Stored items:
[Start of Attachment]

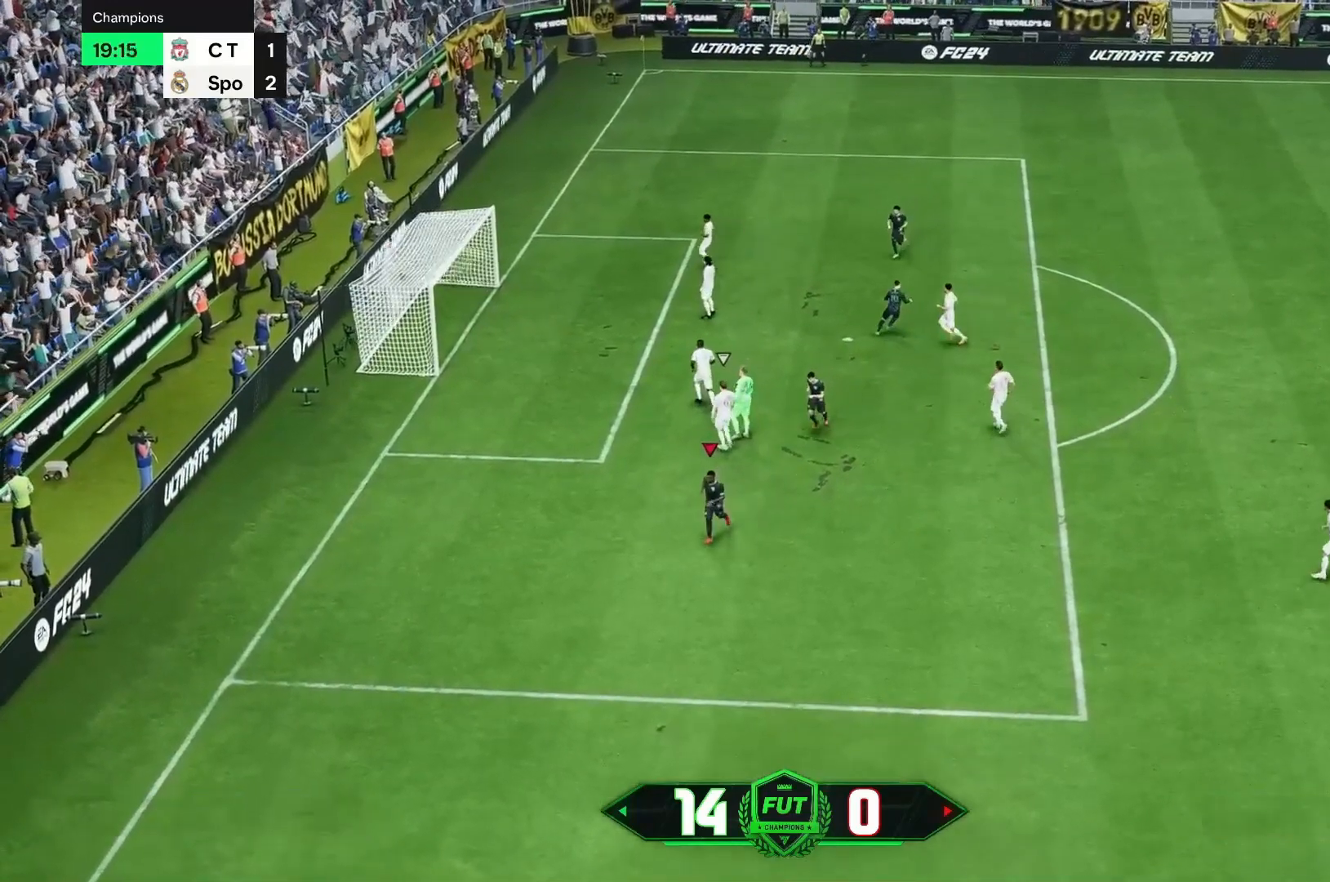
{"buttons": [], "left_stick": "down", "right_stick": "center", "events": []}
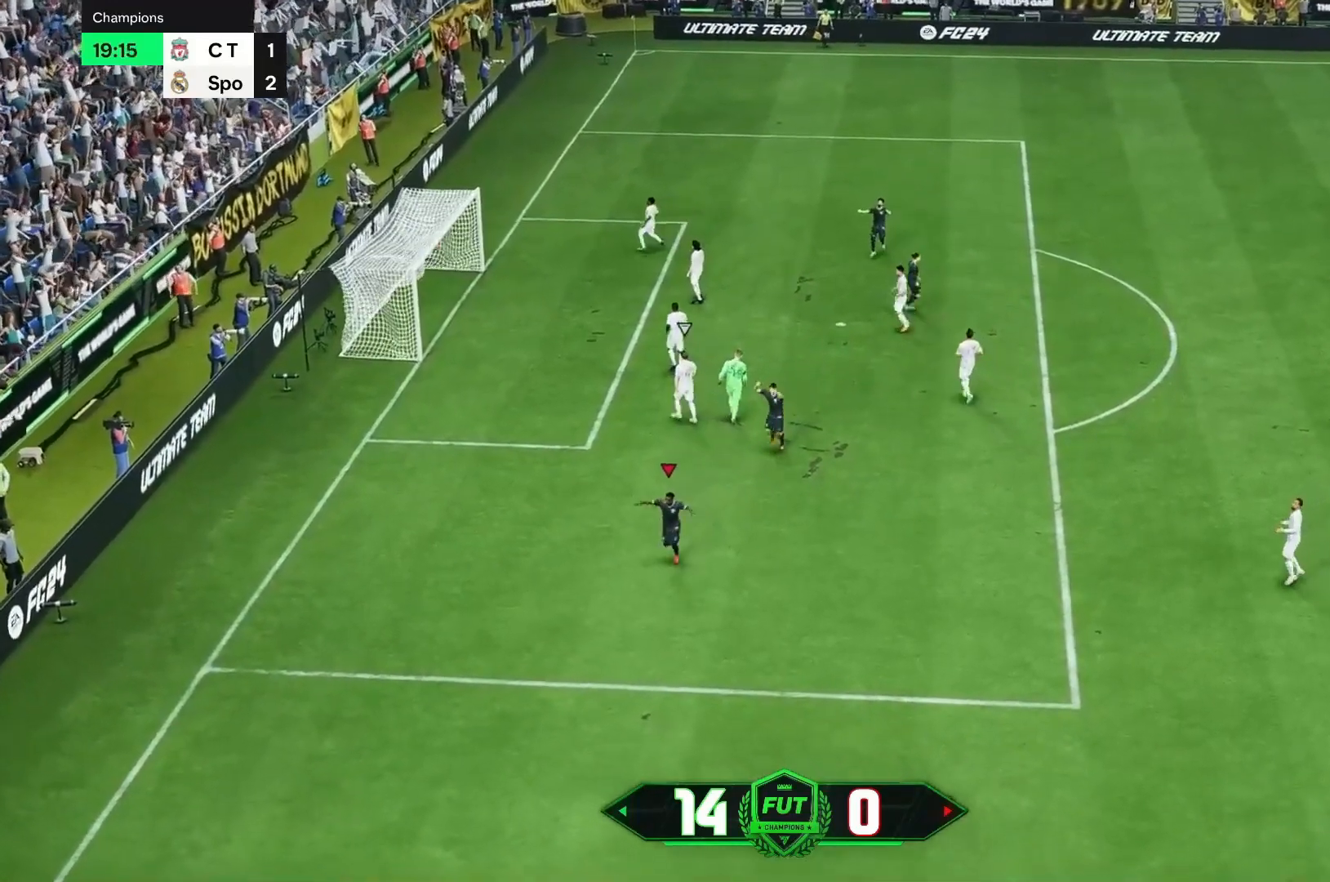
{"buttons": [], "left_stick": "down", "right_stick": "center", "events": [[350, "R2", "down"], [450, "R2", "up"]]}
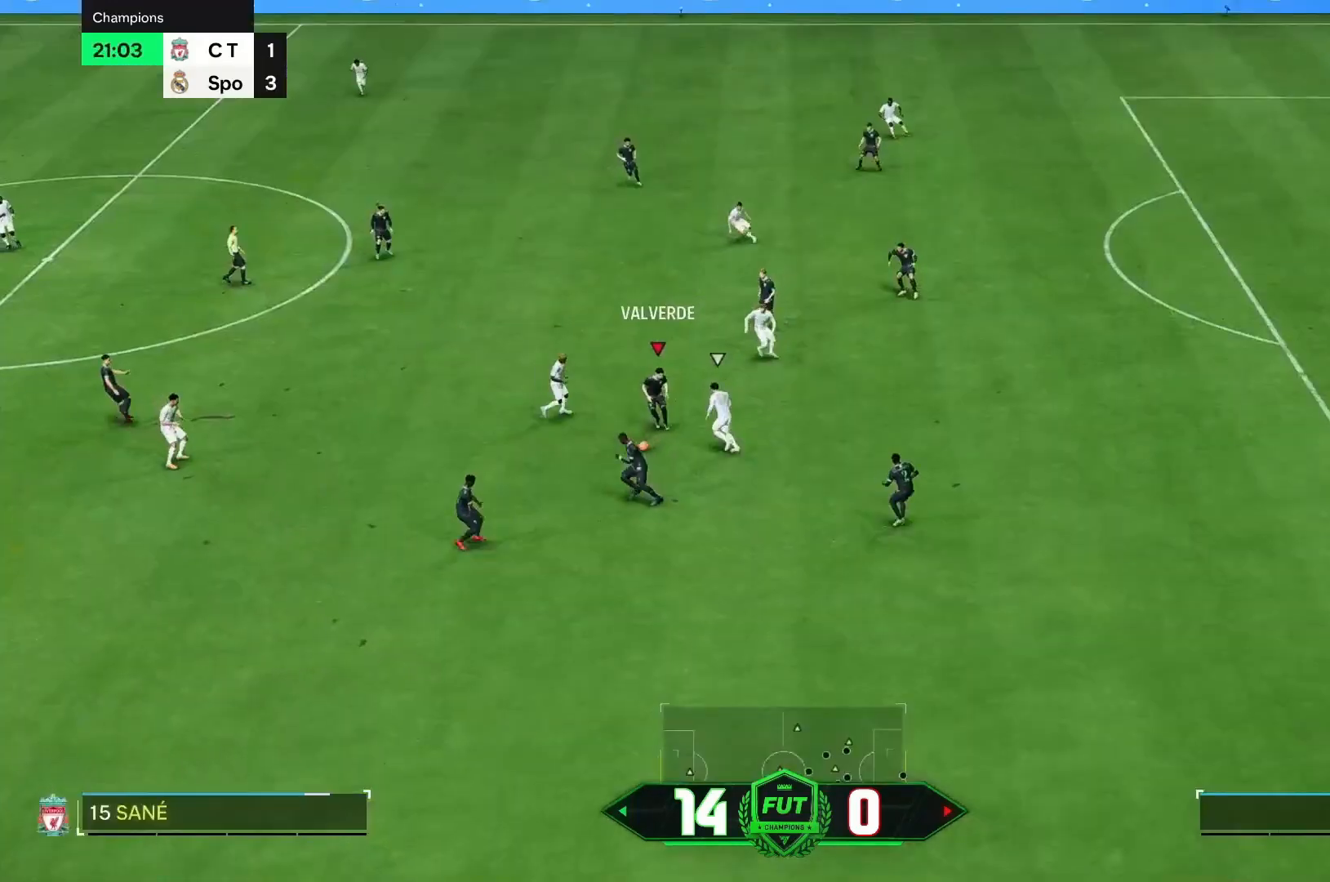
{"buttons": [], "left_stick": "down", "right_stick": "center", "events": []}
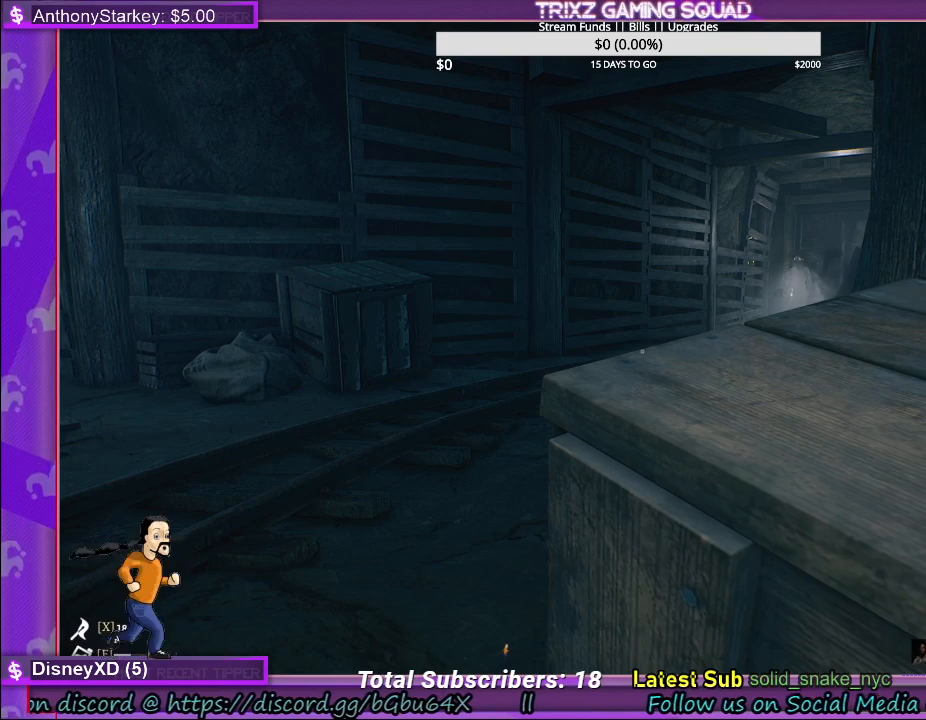
Gameplay with keyboard and mouse; each line is a JSON object with the keys and mouse buttons held at the frame after it. "events" lists presses ("down") and releases ("up") of "a", "ctrl", "d", "e", "f", "q", "r", "s", "shift", "space", "tab", "w", "mouse_left", "mouse_wheel" and "mouse_right" between this image and that frame as [ms after this image, input, new state], when the widget could be followed in between. "mouse_left", "mouse_wheel", "mouse_right" = the "left", "wheel", "right" buttons of the "mouse" list. No other keys are recorded. "wheel" means that the mouse wheel is clicked or scrolled. Mouse movement is not recorded.
{"keys": [], "mouse": [], "events": [[83, "s", "down"], [333, "s", "up"]]}
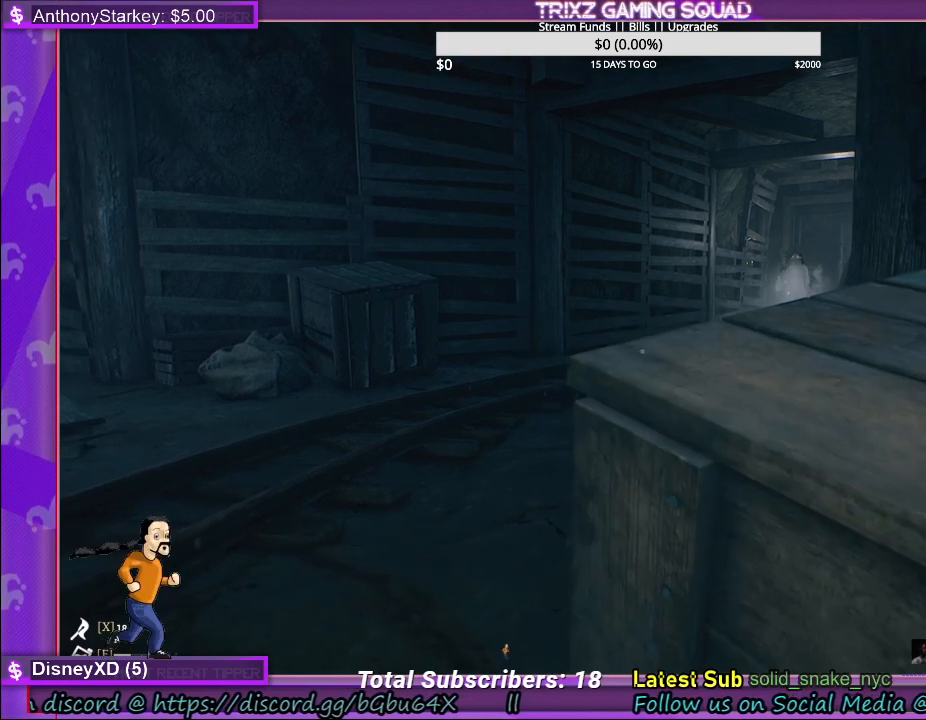
{"keys": [], "mouse": [], "events": []}
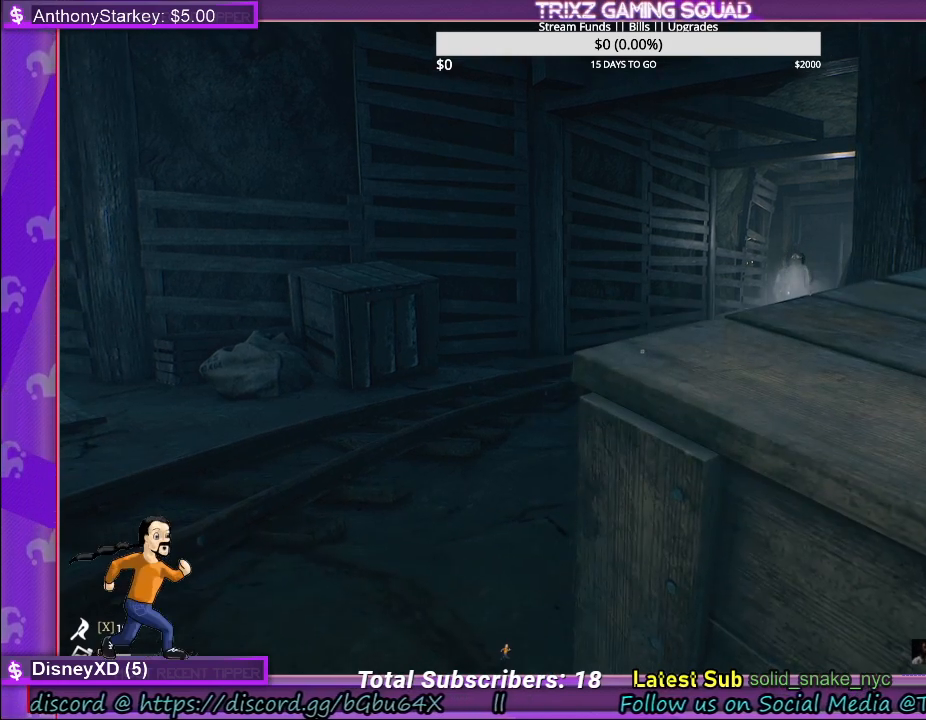
{"keys": [], "mouse": [], "events": []}
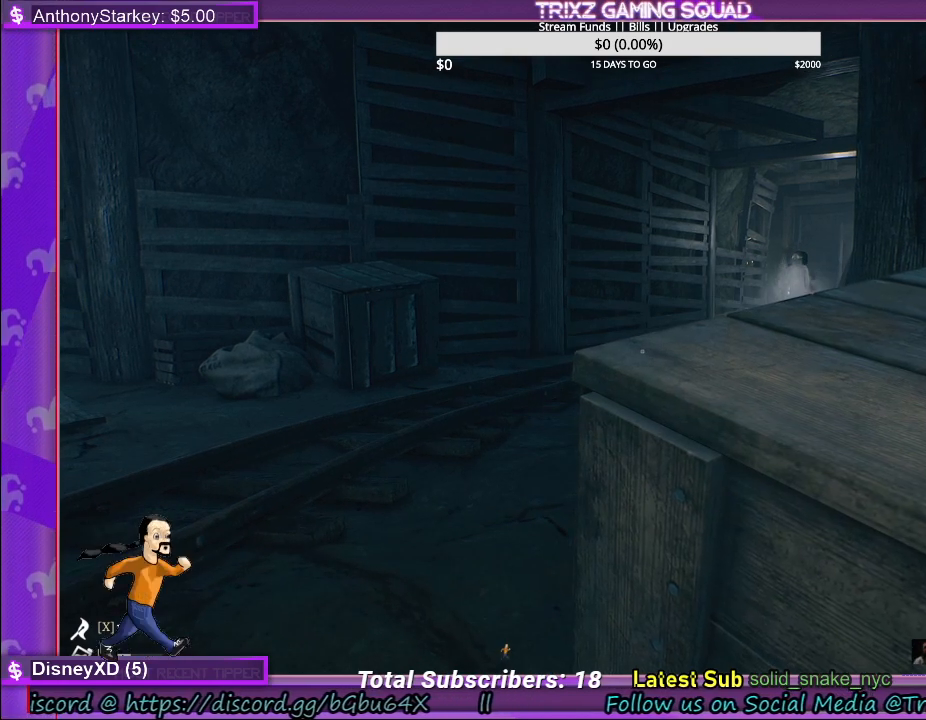
{"keys": [], "mouse": [], "events": []}
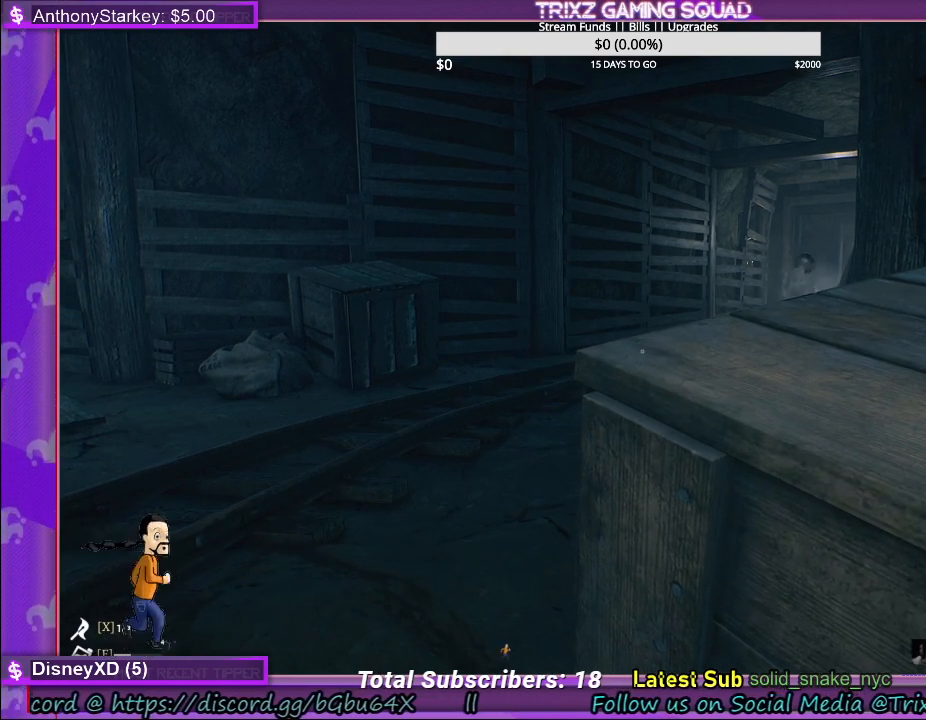
{"keys": ["w"], "mouse": [], "events": [[450, "w", "down"]]}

[End of Attachment]

→ **Work order**
Set down every entry above verbatim, without pictures.

→ **Task result**
{"buttons": [], "left_stick": "down", "right_stick": "center", "events": []}
{"buttons": [], "left_stick": "down", "right_stick": "center", "events": [[350, "R2", "down"], [450, "R2", "up"]]}
{"buttons": [], "left_stick": "down", "right_stick": "center", "events": []}
Gameplay with keyboard and mouse; each line is a JSON object with the keys and mouse buttons held at the frame after it. "events" lists presses ("down") and releases ("up") of "a", "ctrl", "d", "e", "f", "q", "r", "s", "shift", "space", "tab", "w", "mouse_left", "mouse_wheel" and "mouse_right" between this image and that frame as [ms after this image, input, new state], when the widget could be followed in between. "mouse_left", "mouse_wheel", "mouse_right" = the "left", "wheel", "right" buttons of the "mouse" list. No other keys are recorded. "wheel" means that the mouse wheel is clicked or scrolled. Mouse movement is not recorded.
{"keys": [], "mouse": [], "events": [[83, "s", "down"], [333, "s", "up"]]}
{"keys": [], "mouse": [], "events": []}
{"keys": [], "mouse": [], "events": []}
{"keys": [], "mouse": [], "events": []}
{"keys": ["w"], "mouse": [], "events": [[450, "w", "down"]]}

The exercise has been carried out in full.